After the meeting at Hadrian's villa which he granted to the lovers, Totila summoned Basil to his presence. Regarding him with a good-natured smile, he said pleasantly:

'Your face has a less doleful cast than when I first saw it.'

'That,' answered Basil, 'is due in no small degree to the gracious favour of my king.'

'Continue to merit my esteem, lord Basil, and proof of my good-will shall not be wanting. But the time for repose and solace is not yet. To-morrow you will go with Venantius to Capua, and thence, it may be, into Apulia.'

Basil bowed in silence. He had hoped that the siege of Rome was now to be undertaken, and that this would ensure his remaining near to Veranilda. But the loyalty he professed to Totila was no less in his heart than on his lips, and after a moment's struggle he looked up with calm countenance.

'Have you aught to ask of me?' added Totila, after observing his face.

'This only, O king: that if occasion offer, I may send written news of myself to her I love.'

'That is a little thing,' was the answer, 'and I grant it willingly.'

Totila paused a moment; then, his blue eyes shining with a vehement thought, added gravely:

'When we speak together within the walls of Rome, ask more, and it shall not be refused.'

So Basil rode southward, and happily was far away when Tibur opened its gates to the Goth.
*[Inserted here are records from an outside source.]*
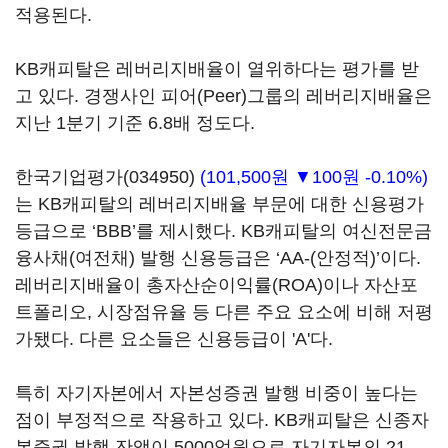
적용된다.
KB캐피탈은 레버리지배율이 열위하다는 평가를 받
고 있다. 경쟁사인 피어(Peer)그룹의 레버리지배율은
지난 1분기 기준 6.8배 정도다.
한국기업평가(034950)
(101,500원 ▼100원 -0.10%)
는 KB캐피탈의 레버리지배율 부문에 대한 신용평가
등급으로 ‘BBB’를 제시했다. KB캐피탈의 여신전문금
융사채(여전채) 발행 신용등급은 ‘AA-(안정적)’이다.
레버리지배율이 총자산순이익률(ROA)이나 자산포
트폴리오, 시장점유율 등 다른 주요 요소에 비해 저평
가됐다. 다른 요소들은 신용등급이 'A'다.
특히 자기자본에서 자본성증권 발행 비중이 높다는
점이 부정적으로 작용하고 있다. KB캐피탈은 신종자
본증권 발행 잔액이 5000억원으로 자기자본의 21.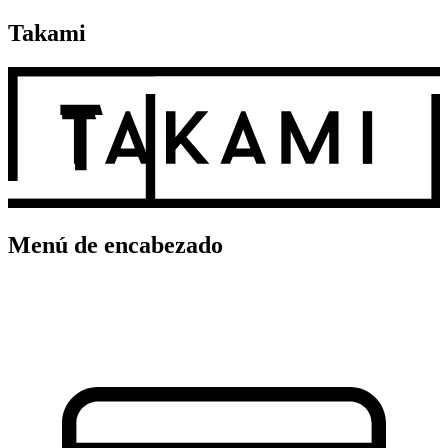
Takami
Menú de encabezado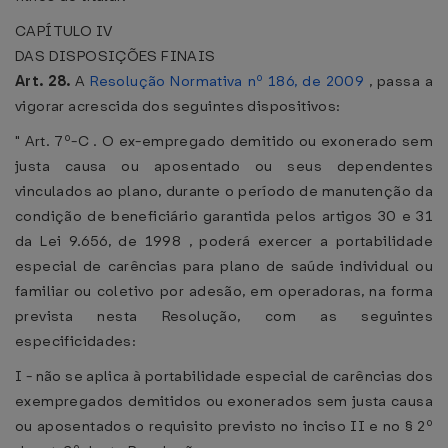
CAPÍTULO IV
DAS DISPOSIÇÕES FINAIS
Art. 28.
A
Resolução Normativa nº 186, de 2009
, passa a
vigorar acrescida dos seguintes dispositivos:
" Art. 7º-C . O ex-empregado demitido ou exonerado sem
justa causa ou aposentado ou seus dependentes
vinculados ao plano, durante o período de manutenção da
condição de beneficiário garantida pelos artigos 30 e 31
da Lei 9.656, de 1998 , poderá exercer a portabilidade
especial de carências para plano de saúde individual ou
familiar ou coletivo por adesão, em operadoras, na forma
prevista nesta Resolução, com as seguintes
especificidades:
I - não se aplica à portabilidade especial de carências dos
exempregados demitidos ou exonerados sem justa causa
ou aposentados o requisito previsto no inciso II e no § 2º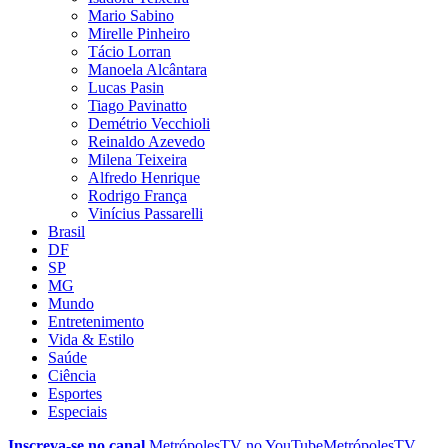
Mario Sabino
Mirelle Pinheiro
Tácio Lorran
Manoela Alcântara
Lucas Pasin
Tiago Pavinatto
Demétrio Vecchioli
Reinaldo Azevedo
Milena Teixeira
Alfredo Henrique
Rodrigo França
Vinícius Passarelli
Brasil
DF
SP
MG
Mundo
Entretenimento
Vida & Estilo
Saúde
Ciência
Esportes
Especiais
Inscreva-se no canal
MetrópolesTV no
YouTube
MetrópolesTV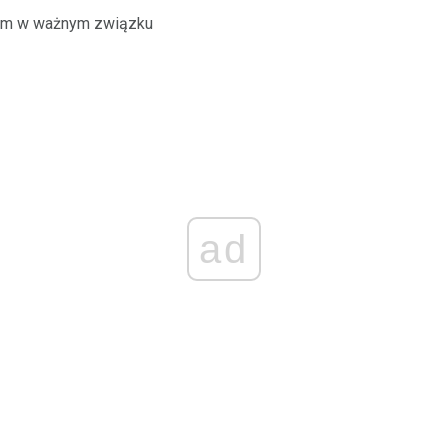
em w ważnym związku
ad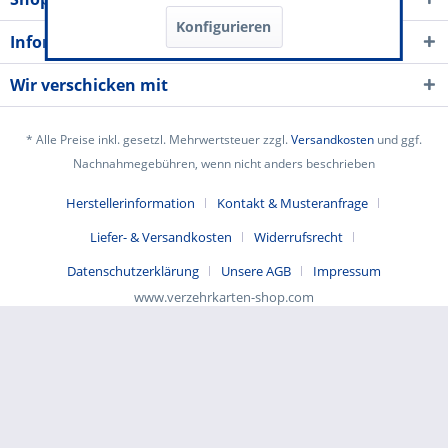
Konfigurieren
Informationen
Wir verschicken mit
* Alle Preise inkl. gesetzl. Mehrwertsteuer zzgl.
Versandkosten
und ggf.
Nachnahmegebühren, wenn nicht anders beschrieben
Herstellerinformation
Kontakt & Musteranfrage
Liefer- & Versandkosten
Widerrufsrecht
Datenschutzerklärung
Unsere AGB
Impressum
www.verzehrkarten-shop.com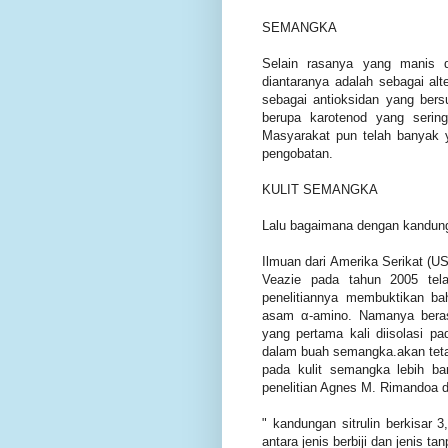
SEMANGKA
Selain rasanya yang manis 
diantaranya adalah sebagai alt
sebagai antioksidan yang ber
berupa karotenod yang seri
Masyarakat pun telah banyak 
pengobatan.
KULIT SEMANGKA
Lalu bagaimana dengan kandung
Ilmuan dari Amerika Serikat (
Veazie pada tahun 2005 tel
penelitiannya membuktikan bah
asam α-amino. Namanya berasa
yang pertama kali diisolasi pa
dalam buah semangka.akan tetap
pada kulit semangka lebih ba
penelitian Agnes M. Rimandoa d
" kandungan sitrulin berkisar 3
antara jenis berbiji dan jenis ta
For more than half a year he and Venantius were busy in maintaining the Gothic rule throughout Lucania and Apulia, where certain Roman nobles endeavoured to raise an army of the peasantry in aid of the Greek invasion constantly expected upon the Adriatic shore. When at length he was recalled, the siege of Rome had begun. The Gothic ladies now resided at Tibur, where a garrison was established; there Basil and Veranilda again met, and again only for an hour. But their hopes were high, and scarce could they repine at the necessity of parting so soon. Already in a letter, Basil had spoken of the king's promise; he now repeated it, whilst Veranilda flushed with happiness.

'And you remain before Rome?' she asked.

'Alas, no! I am sent to Ravenna, to spy out the strength of Belisarius.'

But Rome was besieged, and so hateful had Bessas made himself to the Roman people that it could not be long ere some plot among them delivered the city.